By “most people”, you mean people from Australia, Brunei, Botswana, Canada (English-speaking), China, Dominican Republic, El Salvador, Guatemala, Honduras, Hong Kong of the People’s Republic of China, India, Ireland, Israel, Japan, Korea (both North and South), Malaysia, Mexico, New Zealand, Nicaragua, Nigeria, Pakistan, Panama, Philippines, Peru, Singapore, Sri Lanka, Taiwan, Thailand, United Kingdom, and United States.
The comma is the correct decimal separator in certain other countries.
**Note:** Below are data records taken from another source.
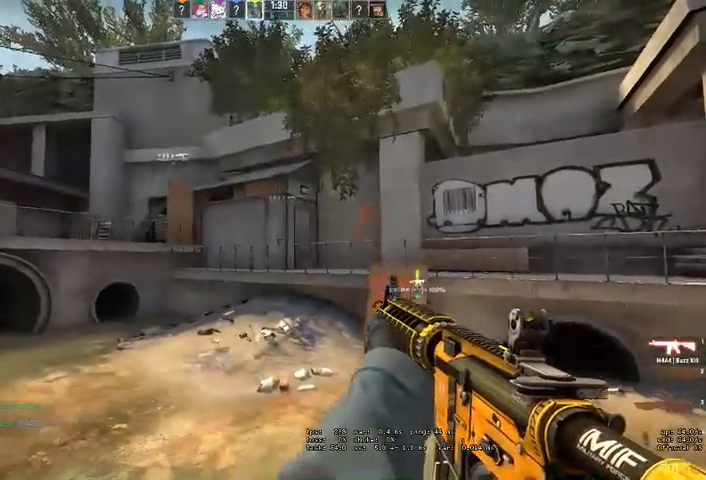
{"keys": ["a", "w"], "mouse": [], "events": [[33, "shift", "up"], [100, "w", "down"], [233, "d", "up"], [500, "a", "down"]]}
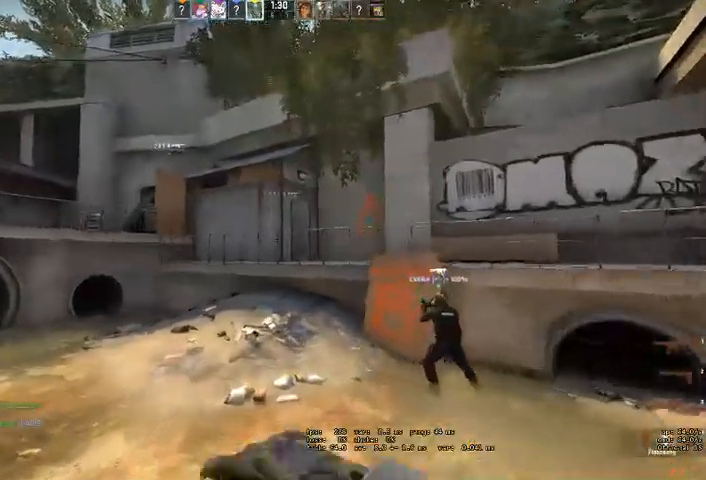
{"keys": ["w"], "mouse": [], "events": [[100, "a", "up"], [366, "a", "down"], [433, "a", "up"]]}
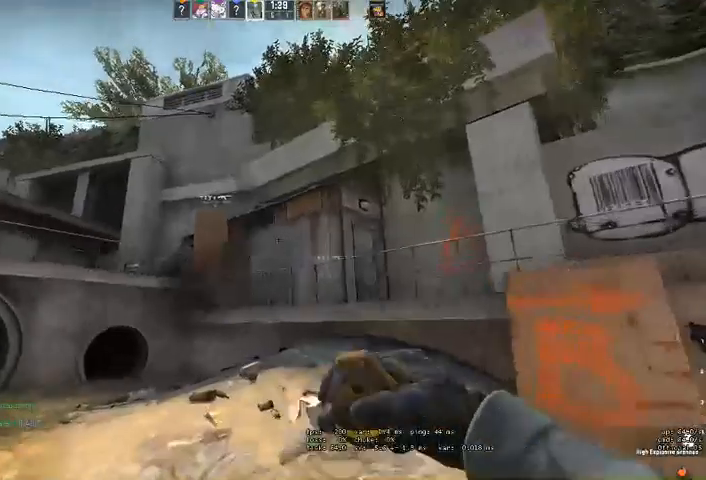
{"keys": [], "mouse": ["left"], "events": [[366, "mouse_left", "down"], [366, "w", "up"]]}
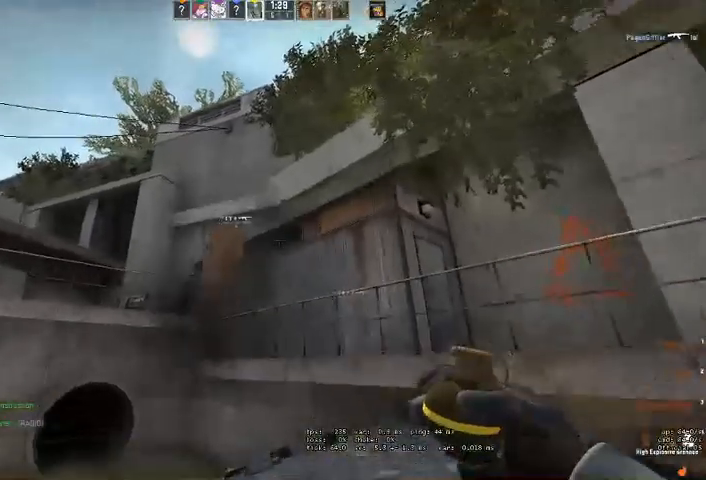
{"keys": [], "mouse": [], "events": [[333, "mouse_left", "up"]]}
I can’t speak for the medieval period definitively, but if it was the same as the ancient period, measures, while within the same range, varied from city to city. Usually the main political/financial centre would have an ‘official’ weight measure, often inscribed with a city’s official stamp of approval, and anyone could make sure that the weights each merchant was using was in accordance with the city standard. I believe this was the case until very late - in a book on the development of the metric system, the author mentioned that this same kind of system continued.
Which is all to say, you should expect to find an amount that modern people call a modium, but it would have varied wildly in the real medieval world.